The dog food industry has a bark side, commercial meaty food often made with the gross bits of animal that humans can’t or don’t want to eat, like bones, fat, blood and feathers. These by-products are rendered: melted down into a meaty gruel before being dehydrated and made into kibble or mushed up with cereal and grains in cans. Unlike with The Pack food, where each tin is packed with lumps of colourful veg and visible fresh seeds and beans, with rendered meaty food you can’t see what you’re getting. Unsurprisingly, all sorts of unnatural nasties sneak in. Just Google ‘pet food recalls’ for a scary number of examples.
What’s more, when dogs eat other animals, they also chow down the chemical toxins that those cows, pigs, fish or chickens have absorbed or eaten. We can avoid this by going to the bottom of the food chain and feeding our pups fresh, natural plant-based foods: no fishy, no moo, no cluck!
It’s better for other animals
Rather than asking what we’re feeding our pets, shouldn’t we be asking ‘Who are we feeding our pets?’ With over 90% of the world’s ‘food’ animals confined to cruel factory farms, the lives of the cows, pigs and chickens found in pet food are very different to those enjoyed by our happy hounds. In these intensive farms, animals are housed in small spaces (often permanently indoors) where they’re unable to express their normal behaviours, fed environmentally harmful, unhealthy diets of grains, subjected to painful surgical procedures, and then killed for food at a fraction of their natural lifespans.
Most pawrents care about all our furry or feathery friends, not just dogs. So, if we could feed our lucky pups in a way that doesn’t harm another animal, why the cluck wouldn’t we? New meat-free options like THE PACK help us to expand our circles of compassion to give all animals a better life, not just pets. Because in the end, the purchase of each can of dog food represents a choice about how a cow, chicken, pig, or fish lives and dies - and finally we have the means to make better choices!
With all this in mind, perhaps the real question is ‘Why aren’t you taking the meat out of dog food this January?’
Don’t take our word for it.

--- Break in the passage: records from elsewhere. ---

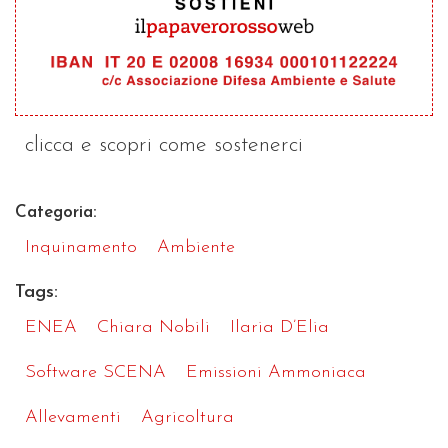
clicca e scopri come sostenerci
Categoria:
Inquinamento
Ambiente
Tags:
ENEA
Chiara Nobili
Ilaria D’Elia
Software SCENA
Emissioni Ammoniaca
Allevamenti
Agricoltura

Here’s the research:
- Gregory Okin’s game-changing paper on the environmental impacts of food consumption by dogs and cats in PLOS ONE (2017)
- The results of a study of 300 veggie dogs (PETA, 1994) here
- Knight & Light’s article in ‘Revista Electronica De Veterinaria’ on The Nutritional Soundness of Meat-based and Plant-based Pet Foods here (2021)
- A summary of the evidence supporting vegetarian over meat-based diets for pets in Animals (2016)
- A list of articles showing the problems with meat-based pet food on website sustainablepetfood.info
- A ton of research-backed info on nasties in meat-based pet food, environmental problems and the impact on other animals in The Clean Pet Food Revolution book here (2020)
- On the rise of factory farming in the UK, discussed in 2017 and in 2021, and in the US (2020).